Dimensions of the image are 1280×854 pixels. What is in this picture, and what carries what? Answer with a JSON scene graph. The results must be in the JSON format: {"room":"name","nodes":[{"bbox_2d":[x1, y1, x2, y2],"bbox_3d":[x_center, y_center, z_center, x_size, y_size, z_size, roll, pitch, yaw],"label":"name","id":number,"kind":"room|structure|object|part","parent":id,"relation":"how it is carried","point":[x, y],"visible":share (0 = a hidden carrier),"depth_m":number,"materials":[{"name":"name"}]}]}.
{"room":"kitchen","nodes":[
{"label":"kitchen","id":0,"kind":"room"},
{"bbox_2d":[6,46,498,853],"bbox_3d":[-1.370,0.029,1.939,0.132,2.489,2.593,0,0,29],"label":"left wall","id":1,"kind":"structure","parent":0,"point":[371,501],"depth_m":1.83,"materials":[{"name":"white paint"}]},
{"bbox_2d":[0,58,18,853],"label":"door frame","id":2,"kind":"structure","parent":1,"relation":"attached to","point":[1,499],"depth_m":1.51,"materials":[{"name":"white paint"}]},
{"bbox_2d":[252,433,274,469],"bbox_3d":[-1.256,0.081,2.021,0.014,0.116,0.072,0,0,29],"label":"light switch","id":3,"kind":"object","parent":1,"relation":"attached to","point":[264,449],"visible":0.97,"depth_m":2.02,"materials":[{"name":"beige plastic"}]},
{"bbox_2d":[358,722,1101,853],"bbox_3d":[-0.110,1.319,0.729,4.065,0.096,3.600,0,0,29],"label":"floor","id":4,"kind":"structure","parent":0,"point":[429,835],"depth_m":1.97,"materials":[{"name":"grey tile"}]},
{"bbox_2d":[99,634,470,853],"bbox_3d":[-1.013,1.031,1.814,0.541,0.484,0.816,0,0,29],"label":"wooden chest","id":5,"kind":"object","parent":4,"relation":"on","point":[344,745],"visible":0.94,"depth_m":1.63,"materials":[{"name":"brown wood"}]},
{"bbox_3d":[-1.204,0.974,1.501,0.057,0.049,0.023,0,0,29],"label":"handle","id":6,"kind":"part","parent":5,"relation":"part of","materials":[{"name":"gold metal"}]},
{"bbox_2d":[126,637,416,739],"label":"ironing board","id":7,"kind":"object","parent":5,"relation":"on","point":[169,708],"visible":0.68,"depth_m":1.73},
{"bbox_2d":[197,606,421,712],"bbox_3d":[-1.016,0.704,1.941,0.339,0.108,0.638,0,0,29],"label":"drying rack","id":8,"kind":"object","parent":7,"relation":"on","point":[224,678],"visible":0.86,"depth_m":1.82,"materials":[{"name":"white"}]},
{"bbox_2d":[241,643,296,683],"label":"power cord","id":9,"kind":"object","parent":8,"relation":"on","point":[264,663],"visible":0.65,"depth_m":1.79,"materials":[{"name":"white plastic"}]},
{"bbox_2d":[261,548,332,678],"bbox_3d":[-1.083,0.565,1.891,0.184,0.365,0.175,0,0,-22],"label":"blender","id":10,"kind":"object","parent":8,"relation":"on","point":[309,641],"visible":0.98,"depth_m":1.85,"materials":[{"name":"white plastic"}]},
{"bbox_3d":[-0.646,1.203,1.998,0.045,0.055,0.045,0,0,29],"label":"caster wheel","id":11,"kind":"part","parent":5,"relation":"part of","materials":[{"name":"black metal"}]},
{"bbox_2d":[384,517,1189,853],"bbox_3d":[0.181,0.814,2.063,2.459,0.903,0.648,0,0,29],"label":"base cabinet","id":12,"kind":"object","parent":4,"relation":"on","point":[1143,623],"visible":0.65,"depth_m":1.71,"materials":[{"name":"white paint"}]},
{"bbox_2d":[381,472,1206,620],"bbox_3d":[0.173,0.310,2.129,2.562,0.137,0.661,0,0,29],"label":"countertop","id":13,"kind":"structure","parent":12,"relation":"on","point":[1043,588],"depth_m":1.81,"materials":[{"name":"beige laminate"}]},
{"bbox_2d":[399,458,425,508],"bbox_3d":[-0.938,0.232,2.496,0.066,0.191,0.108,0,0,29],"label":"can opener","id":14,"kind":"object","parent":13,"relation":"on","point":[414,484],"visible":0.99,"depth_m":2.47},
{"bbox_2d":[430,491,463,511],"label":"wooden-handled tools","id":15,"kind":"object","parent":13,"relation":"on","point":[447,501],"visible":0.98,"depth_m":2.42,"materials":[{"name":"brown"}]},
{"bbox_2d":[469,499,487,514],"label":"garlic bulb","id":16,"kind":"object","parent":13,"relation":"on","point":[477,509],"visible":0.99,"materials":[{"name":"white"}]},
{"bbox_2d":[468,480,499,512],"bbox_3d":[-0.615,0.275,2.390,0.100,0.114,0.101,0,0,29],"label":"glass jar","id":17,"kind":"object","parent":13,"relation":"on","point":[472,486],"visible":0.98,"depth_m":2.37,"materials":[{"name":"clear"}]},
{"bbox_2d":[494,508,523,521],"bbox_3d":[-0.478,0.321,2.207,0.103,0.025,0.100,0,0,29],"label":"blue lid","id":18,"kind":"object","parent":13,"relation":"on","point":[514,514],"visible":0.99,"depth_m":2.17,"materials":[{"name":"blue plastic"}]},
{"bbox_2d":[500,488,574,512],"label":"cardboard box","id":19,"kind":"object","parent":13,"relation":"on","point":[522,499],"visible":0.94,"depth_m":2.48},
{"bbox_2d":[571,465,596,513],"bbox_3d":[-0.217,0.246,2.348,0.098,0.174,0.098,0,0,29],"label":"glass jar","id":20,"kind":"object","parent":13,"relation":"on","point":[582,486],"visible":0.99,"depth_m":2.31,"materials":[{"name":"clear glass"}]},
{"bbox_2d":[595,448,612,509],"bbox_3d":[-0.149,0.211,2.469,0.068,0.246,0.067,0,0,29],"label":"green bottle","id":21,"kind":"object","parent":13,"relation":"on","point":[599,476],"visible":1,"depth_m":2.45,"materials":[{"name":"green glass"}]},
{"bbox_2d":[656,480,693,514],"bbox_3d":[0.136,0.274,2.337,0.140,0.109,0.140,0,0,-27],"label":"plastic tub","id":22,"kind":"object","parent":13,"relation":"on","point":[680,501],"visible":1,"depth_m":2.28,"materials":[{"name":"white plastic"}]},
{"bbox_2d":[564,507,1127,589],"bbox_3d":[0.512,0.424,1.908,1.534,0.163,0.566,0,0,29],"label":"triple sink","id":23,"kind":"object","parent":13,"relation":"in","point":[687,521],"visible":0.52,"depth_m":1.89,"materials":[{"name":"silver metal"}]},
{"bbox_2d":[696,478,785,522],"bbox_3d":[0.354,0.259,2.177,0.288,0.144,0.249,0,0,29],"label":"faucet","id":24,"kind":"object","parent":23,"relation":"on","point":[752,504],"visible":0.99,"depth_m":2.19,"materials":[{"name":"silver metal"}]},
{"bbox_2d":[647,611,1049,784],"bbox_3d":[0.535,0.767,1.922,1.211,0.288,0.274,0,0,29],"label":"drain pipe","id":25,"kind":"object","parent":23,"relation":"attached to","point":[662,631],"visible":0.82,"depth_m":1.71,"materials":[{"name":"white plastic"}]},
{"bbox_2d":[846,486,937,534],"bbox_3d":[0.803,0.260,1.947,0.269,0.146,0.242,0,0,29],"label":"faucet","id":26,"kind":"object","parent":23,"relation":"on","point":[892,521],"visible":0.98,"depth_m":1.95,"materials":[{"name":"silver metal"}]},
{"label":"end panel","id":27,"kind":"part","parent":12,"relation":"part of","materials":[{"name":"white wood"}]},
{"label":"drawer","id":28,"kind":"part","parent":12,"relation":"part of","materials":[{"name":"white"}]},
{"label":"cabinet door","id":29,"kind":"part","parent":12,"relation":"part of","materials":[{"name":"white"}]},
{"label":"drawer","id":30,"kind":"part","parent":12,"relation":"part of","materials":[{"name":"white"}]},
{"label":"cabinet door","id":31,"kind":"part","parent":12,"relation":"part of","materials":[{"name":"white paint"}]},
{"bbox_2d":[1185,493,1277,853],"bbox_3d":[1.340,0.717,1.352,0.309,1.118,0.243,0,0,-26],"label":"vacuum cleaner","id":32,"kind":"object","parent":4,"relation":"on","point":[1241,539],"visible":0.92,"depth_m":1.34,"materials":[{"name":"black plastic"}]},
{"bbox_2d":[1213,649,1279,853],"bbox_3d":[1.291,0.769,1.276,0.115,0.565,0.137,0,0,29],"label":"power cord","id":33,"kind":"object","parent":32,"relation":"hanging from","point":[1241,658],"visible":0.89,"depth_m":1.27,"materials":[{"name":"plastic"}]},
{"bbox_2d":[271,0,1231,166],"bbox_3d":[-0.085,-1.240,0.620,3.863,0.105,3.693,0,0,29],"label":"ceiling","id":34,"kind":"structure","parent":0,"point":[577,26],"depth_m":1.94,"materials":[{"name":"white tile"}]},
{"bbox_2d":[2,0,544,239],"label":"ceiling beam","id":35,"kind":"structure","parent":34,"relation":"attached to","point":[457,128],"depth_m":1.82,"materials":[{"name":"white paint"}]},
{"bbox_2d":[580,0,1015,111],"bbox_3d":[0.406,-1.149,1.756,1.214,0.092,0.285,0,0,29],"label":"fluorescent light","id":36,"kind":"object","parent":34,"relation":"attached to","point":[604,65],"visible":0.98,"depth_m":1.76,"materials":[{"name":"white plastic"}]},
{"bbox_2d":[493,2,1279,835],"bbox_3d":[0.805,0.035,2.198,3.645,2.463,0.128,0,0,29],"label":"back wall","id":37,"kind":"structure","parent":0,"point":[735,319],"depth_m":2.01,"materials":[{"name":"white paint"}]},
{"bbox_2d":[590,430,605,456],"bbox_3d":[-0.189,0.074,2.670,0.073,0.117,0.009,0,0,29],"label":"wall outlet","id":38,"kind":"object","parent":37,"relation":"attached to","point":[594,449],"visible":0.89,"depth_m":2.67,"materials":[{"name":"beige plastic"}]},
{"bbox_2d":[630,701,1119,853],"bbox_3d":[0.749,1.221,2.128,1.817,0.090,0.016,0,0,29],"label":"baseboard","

━━━━━━

- What you are asked to do -
Look through the data and gather every line with the string "drawer" in it.

- Answer to this task -
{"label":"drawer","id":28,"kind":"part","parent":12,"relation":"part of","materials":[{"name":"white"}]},
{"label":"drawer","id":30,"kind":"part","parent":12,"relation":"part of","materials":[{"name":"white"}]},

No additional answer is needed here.